• Quoted text:
+===+
GNOME Hackfests

The GNOME Foundation doubled the number of hackfests GNOME contributors were able to organize and attend year over year from three hackfests to six. Hackfests are an opportunity for GNOME developers to meet face to face discuss to further a GNOME application or project. Face to face interaction can bring a high energy level not always found when doing distributed development at a global level and spurs excitement, innovation and passion. Hackfests can vary from planning and roadmap discussions to sprints to add new features or create new applications.

GTK+ Theming

The first hackfest of 2009 was GTK+ Themeing in Dublin, Ireland. Participants from GNOME included Alberto Ruiz, Benjamin Berg, Carlos Garnacho, Cody Russell, Robert Staudinger, Thomas Wood and Hagen Schink. Jens Bache-Wiig from Qt and Michael Ventnor from Mozilla also joined the hackfest. Hackfest attendees developed a common vision for GTK+ 3.0 theming and also possible integration points with Qt. Going forward it was decided that a Cairo based API and CSS format/semantics would be used for theming and the element matching. A GtkStyleContex prototype was created, libcroco, a library allowing the ability parse CSS files in the future was improved, and shaped widget support was added, helping make the GTK+ Theming Hackfest successful.
+===+
• Task details: Reproduce the GNOME hackfests text word for word, from "GNOME Hackfests" up to and including "create new applications.".

• Collected material:
+===+
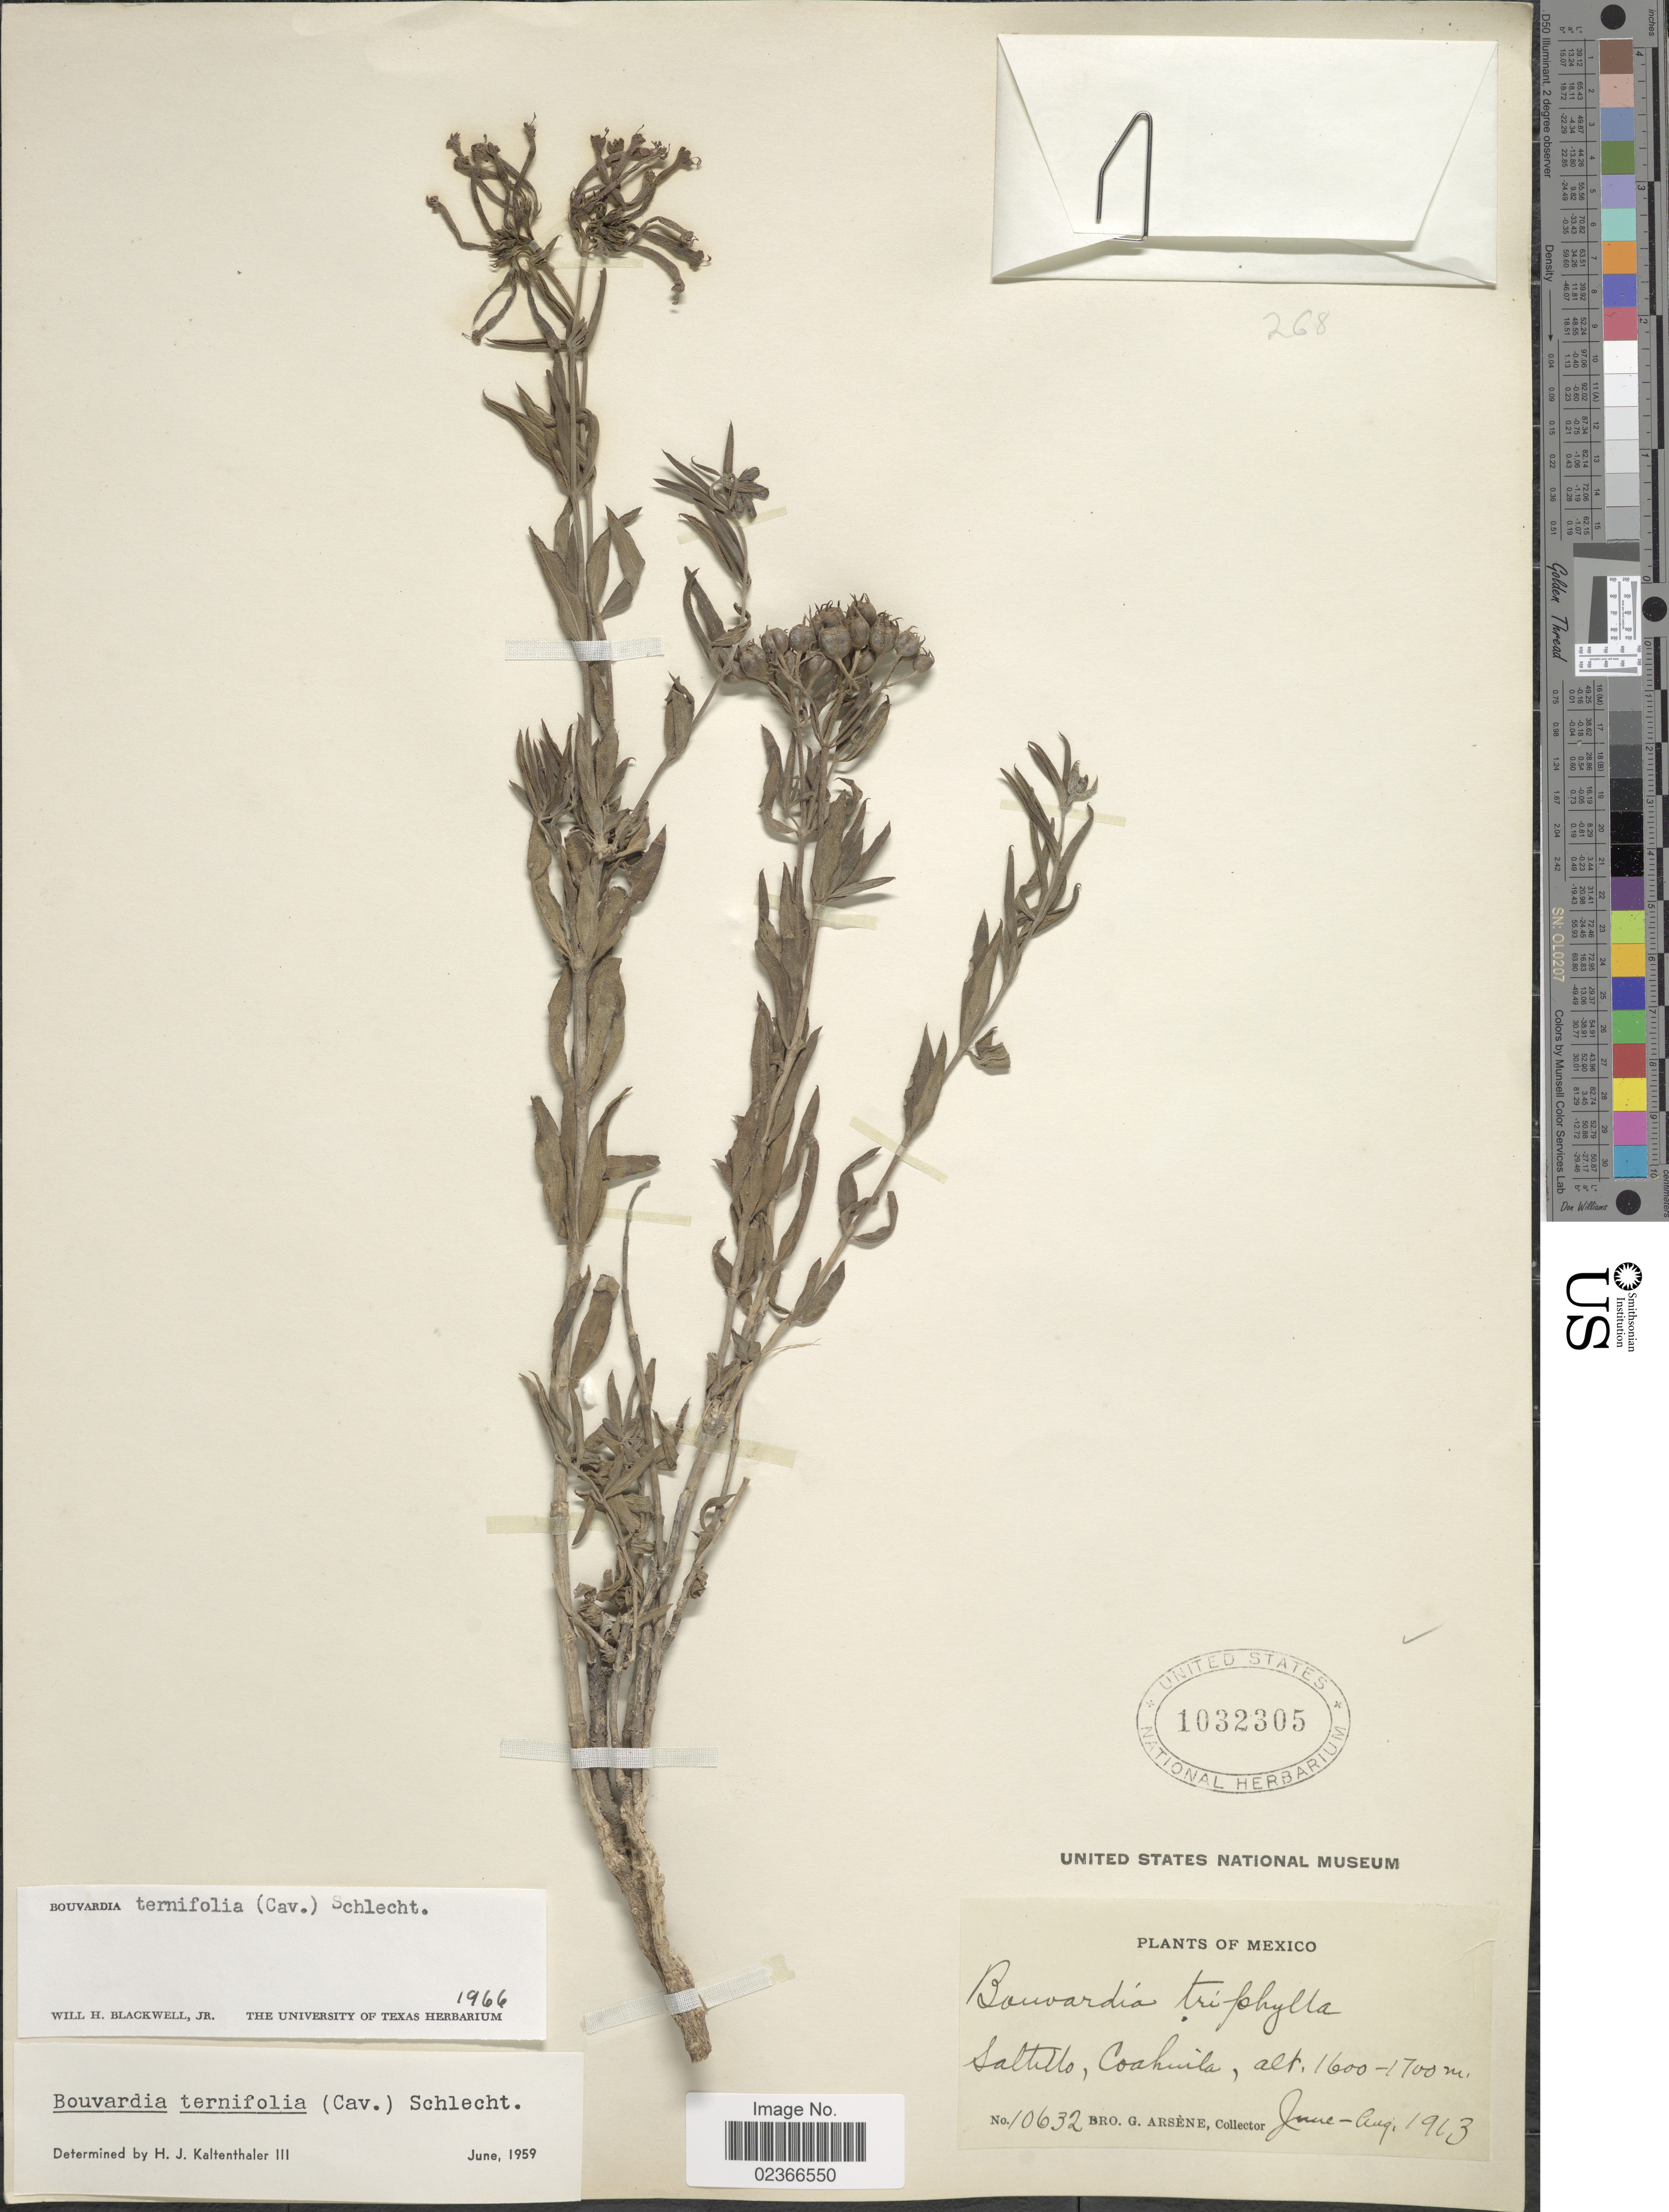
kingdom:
+===+
• Task answer:
GNOME Hackfests

The GNOME Foundation doubled the number of hackfests GNOME contributors were able to organize and attend year over year from three hackfests to six. Hackfests are an opportunity for GNOME developers to meet face to face discuss to further a GNOME application or project. Face to face interaction can bring a high energy level not always found when doing distributed development at a global level and spurs excitement, innovation and passion. Hackfests can vary from planning and roadmap discussions to sprints to add new features or create new applications.